The 10 Labour parliamentarians – including eight shadow minister and two parliamentary private secretaries (PPS) – defied Starmer in backing calls for a ceasefire in the crunch Israel-Gaza Commons vote.
Phillips, shadow minister for domestic violence and safeguarding, wrote in her resignation letter: “On this occasion I must vote with my constituents, my head, and my heart which has felt as if it were breaking over the last four weeks.”
Shadow minister for devolution, Paula Barker; shadow minister for exports, Afzal Khan; and shadow minister for women and equalities, Yasmin Qureshi, all resigned in advance of breaking ranks by supporting a Scottish National Party (SNP) amendment to the King’s Speech backing a ceasefire.
They were joined by Mary Foy, PPS for deputy leader Angela Rayner, and fellow PPS Dan Carden, as well as shadow minister for local government, faith and communities, Sarah Owen; shadow solicitor general, Andy Slaughter; shadow minister for veterans, Rachel Hopkins; and shadow minister for crime reduction, Naz Shah.
Qureshi published a letter to Starmer saying: “Anything short of a ceasefire will lead to the loss of more lives.”
Parliamentary machinations had seen the Labour leadership table a rival amendment calling for longer “humanitarian pauses” rather than a full ceasefire in a bid to limit the internal tensions on the issue.
Labour MPs were ordered to abstain on the SNP amendment and back Labour’s instead – both measures were a three-line whip, with frontbenchers who rebel typically facing the sack.
The Labour motion said MPs “believe [humanitarian pauses] must be longer to deliver assistance on a scale that begins to meet the desperate needs of the people of Gaza”.
While the SNP’s version asked “government to join with the international community in urgently declaring all parties to agree to an immediate ceasefire”.
A Labour Party spokesman earlier said: “This is a whipped vote and every MP knows what the consequence of that means.”
The row, with Labour’s leadership supporting the government in calls for humanitarian pauses and increased aid to Palestinians trapped in the bombarded territory, has risked a damaging split in the party which is currently ahead in the polls over the Conservatives.
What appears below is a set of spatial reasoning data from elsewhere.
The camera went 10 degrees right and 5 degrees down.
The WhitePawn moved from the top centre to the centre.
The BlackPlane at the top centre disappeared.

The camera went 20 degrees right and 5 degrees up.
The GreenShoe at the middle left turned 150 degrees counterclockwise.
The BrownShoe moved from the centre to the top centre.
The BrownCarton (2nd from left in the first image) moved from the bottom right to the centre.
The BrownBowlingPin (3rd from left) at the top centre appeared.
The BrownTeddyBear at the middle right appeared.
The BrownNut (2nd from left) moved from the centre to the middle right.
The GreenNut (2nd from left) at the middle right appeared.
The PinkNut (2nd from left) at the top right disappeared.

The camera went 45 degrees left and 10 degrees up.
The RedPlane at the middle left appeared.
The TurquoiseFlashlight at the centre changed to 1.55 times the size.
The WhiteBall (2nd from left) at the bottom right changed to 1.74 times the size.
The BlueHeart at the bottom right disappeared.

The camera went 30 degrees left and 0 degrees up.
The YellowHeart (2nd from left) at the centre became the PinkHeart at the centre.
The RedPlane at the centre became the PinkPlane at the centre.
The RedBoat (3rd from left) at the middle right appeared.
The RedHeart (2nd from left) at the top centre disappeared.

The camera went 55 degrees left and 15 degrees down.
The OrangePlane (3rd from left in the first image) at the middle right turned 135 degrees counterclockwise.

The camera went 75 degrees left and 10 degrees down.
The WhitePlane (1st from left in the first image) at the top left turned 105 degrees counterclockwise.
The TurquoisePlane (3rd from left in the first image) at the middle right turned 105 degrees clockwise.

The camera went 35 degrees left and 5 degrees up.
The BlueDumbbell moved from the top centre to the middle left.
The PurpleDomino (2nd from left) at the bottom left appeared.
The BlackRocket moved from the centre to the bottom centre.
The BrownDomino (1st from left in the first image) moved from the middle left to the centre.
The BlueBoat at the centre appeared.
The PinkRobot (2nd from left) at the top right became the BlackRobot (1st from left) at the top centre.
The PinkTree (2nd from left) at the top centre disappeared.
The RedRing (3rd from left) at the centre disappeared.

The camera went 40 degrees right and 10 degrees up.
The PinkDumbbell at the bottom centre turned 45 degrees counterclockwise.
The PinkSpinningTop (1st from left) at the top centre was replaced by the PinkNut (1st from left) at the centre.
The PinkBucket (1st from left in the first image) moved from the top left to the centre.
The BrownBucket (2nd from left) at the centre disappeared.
Several shadow ministers have defied so-called collective responsibility by calling for a ceasefire, and dozens of Labour councillors have quit the party after it refused to demand one.
Starmer has so far allowed some deviation from the party’s position, but a Labour spokesman told reporters that “space” did not extend to a vote in the Commons.
After the vote Starmer commented: “I regret that some colleagues felt unable to support the position tonight.
“But I wanted to be clear about where I stood, and where I will stand. Leadership is about doing the right thing. That is the least the public deserves. And the least that leadership demands.”